Say I have the following route:

routes.MapRoute("Default", "{controller}/{action}/{id}", 
    new { controller = "Home", action = "Index", id = "" });

Lets also say that my controller has the following methods: Index(Int32 id) and Edit(Int32 id).

So /MyController/Index/1 is a valid URL for that route. So is /MyController/Edit/1

However, if a URL is received that correctly maps to my controller but not to an existing action, how do I define a "Default Action" to execute instead of letting the MVC framework throw up an error screen?

Basically I'd like the URLs /MyController/Preview/1 and /MyController/Whatever/1 to execute an action that I specify ahead of time when the {action} token can't be mapped to an existing action on my controller.

I see that the MvcContrib project on Codeplex has an attribute that enables this for use with the ConventionController, but I'd like to keep this with pure MS ASP.NET MVC for now.

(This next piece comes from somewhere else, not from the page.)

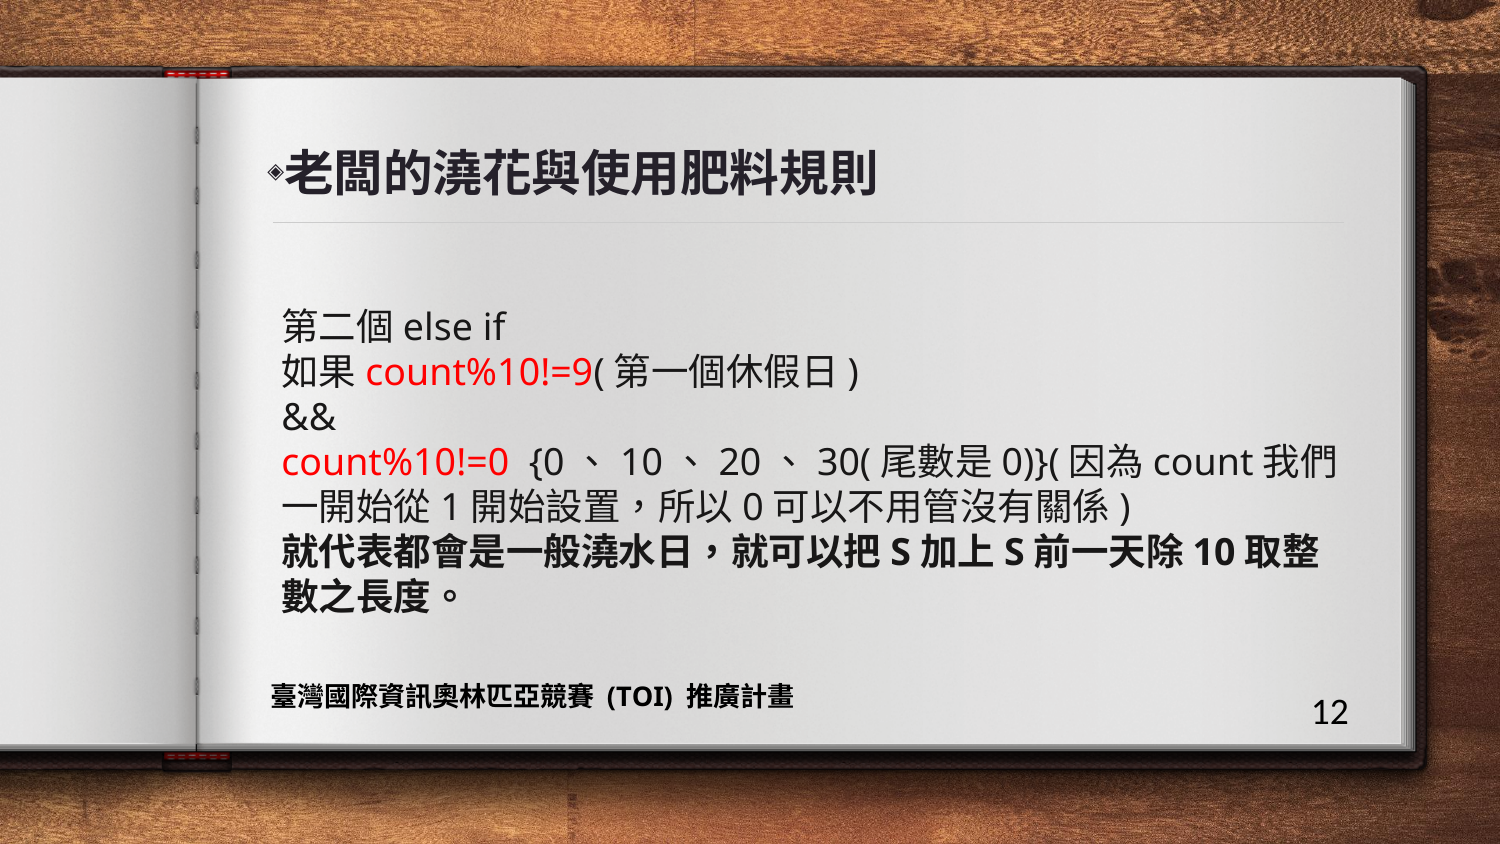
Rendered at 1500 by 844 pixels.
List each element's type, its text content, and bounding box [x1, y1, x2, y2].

text_box 第二個else if 如果count%10!=9(第一個休假日) && count%10!=0 {0、10、20、30(尾數是0)}(因為count我們一開始從1開始設置，所以0可以不用管沒有關係) 就代表都會是一般澆水日，就可以把S加上S前一天除10取整數之長度。 [266, 295, 1363, 629]
list 老闆的澆花與使用肥料規則 [252, 126, 1183, 216]
text_box [1295, 672, 1386, 737]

I also see that Fredrik mentions a [ControllerAction(DefaultAction = true)] attribute, but I can't find mention of it anywhere except his blog (and my app won't compile when I try it in my controller).

+3  A: 

You can do the following for now.

protected override void HandleUnknownAction(string actionName) {
  //your code here.
}

Another approach is that you put a constraint on the default route so it only matches methods you know exist on the controller. Then you could have another route like so:

routes.MapRoute("default-action", "{controller}/{actionName}/{id}", new {action="DefaultAction"});

Which maps to

public ActionResult DefaultAction(string actionName, string id) {
  //handle default action
}

This gets you the result you're looking for.

Haacked
This works, but after messing about with it for awhile I decided that I like the simplicity in simply applying an attribute to an existing action.I'm already using something like the "OpinionatedController" so it wasn't much effort to add that in with inspiration from the MVCContrib stuff.